I’ve heard of “method acting” which, if I understand correctly, is a style of acting where the actor tries to experience the emotions of the character, usually by actually experiencing some facets of the character’s life (such as by isolating themselves, or adopting an accent), and by staying in character throughout the filming.
So, what other “types” of acting are there? I’ve never heard of others. Is there a style that would be the opposite of method, some sort of “just deliver the lines” instruction? As a mere watcher of acting, I can’t really think of any other styles to even imagine.
With respect, I disagree with your explanation of method acting. Very, very few actors stay in character at all times, day and night. The fact that Val Kilmer remained in character as Jim Morrison throughout shooting (at least while on the set; I don’t know about off) and insisted on being addressed as “Jim” became well known precisely because it was unusual. (And, FWIW, many actors of my acquaintance thought it was ridiculous.)
My understanding of method acting — and I’m prepared to be corrected on this — is that you find some experience in your own life when your emotions paralleled the ones your character is feeling in the scene and draw on that.
For example, if your character has just learned that his wife has died, you remember how you felt when your dad died. You bring those emotions up and experience them again, this time as the character.
It’s my understanding that a lot of different techniques are lumped into “Method” that really aren’t. Or they are offshoots that evolved out of Method. Kind of like calling a therapist Freudian because you can draw a line ten steps back to Freud.
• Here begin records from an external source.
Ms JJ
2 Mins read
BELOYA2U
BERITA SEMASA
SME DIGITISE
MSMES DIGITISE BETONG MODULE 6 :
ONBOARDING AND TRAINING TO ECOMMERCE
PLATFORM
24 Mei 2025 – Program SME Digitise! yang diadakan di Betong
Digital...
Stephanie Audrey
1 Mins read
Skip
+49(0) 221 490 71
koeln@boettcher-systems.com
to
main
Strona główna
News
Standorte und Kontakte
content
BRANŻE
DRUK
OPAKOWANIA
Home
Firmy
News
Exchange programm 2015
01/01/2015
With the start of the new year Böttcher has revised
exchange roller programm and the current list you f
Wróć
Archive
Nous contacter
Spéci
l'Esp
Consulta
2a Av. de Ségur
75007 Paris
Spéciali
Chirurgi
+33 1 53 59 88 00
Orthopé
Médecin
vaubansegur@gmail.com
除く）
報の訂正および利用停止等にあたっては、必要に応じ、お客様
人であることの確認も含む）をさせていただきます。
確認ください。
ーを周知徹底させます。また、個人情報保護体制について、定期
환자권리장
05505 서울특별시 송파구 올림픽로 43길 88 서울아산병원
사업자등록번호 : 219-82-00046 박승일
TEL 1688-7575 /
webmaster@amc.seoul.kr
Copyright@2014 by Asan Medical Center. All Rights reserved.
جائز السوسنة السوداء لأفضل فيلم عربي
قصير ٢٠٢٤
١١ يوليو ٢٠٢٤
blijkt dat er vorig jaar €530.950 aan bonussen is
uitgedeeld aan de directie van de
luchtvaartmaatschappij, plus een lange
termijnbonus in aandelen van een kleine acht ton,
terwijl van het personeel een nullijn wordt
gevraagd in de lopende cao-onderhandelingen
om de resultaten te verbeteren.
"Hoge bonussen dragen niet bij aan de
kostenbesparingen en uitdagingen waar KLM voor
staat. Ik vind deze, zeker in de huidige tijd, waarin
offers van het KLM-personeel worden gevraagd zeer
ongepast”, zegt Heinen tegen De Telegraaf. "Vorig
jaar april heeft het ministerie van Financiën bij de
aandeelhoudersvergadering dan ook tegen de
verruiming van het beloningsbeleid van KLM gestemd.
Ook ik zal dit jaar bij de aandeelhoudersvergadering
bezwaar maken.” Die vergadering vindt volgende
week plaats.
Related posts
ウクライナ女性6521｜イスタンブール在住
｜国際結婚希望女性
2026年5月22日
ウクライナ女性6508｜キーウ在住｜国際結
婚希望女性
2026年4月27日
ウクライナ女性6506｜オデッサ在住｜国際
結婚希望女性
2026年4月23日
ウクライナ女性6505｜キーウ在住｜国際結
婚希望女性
By no means a definitive explanation - but my own simplified description.
Method acting tries to get you to feel how the character feels. Non-method acting tries to get you to behave how the character behaves.
Another way of looking at it is Method works from the inside out, whereas non-Method works from the outside in.
For example, Olivier is said to notate his lines in a way not unlike musical scoring, to indicate raising and lowering inflection, volume, pacing, etc. That is the very definition of outside in. Whereas a Method actor would work on the emotional underpinning of the scene, and the lines would come out however they came out.
Daniel Day-Lewis is known for really, really getting into - and often staying in - character. When he was filming The Last of the Mohicans, the story goes, he carried his flintlock rifle around with him even after hours.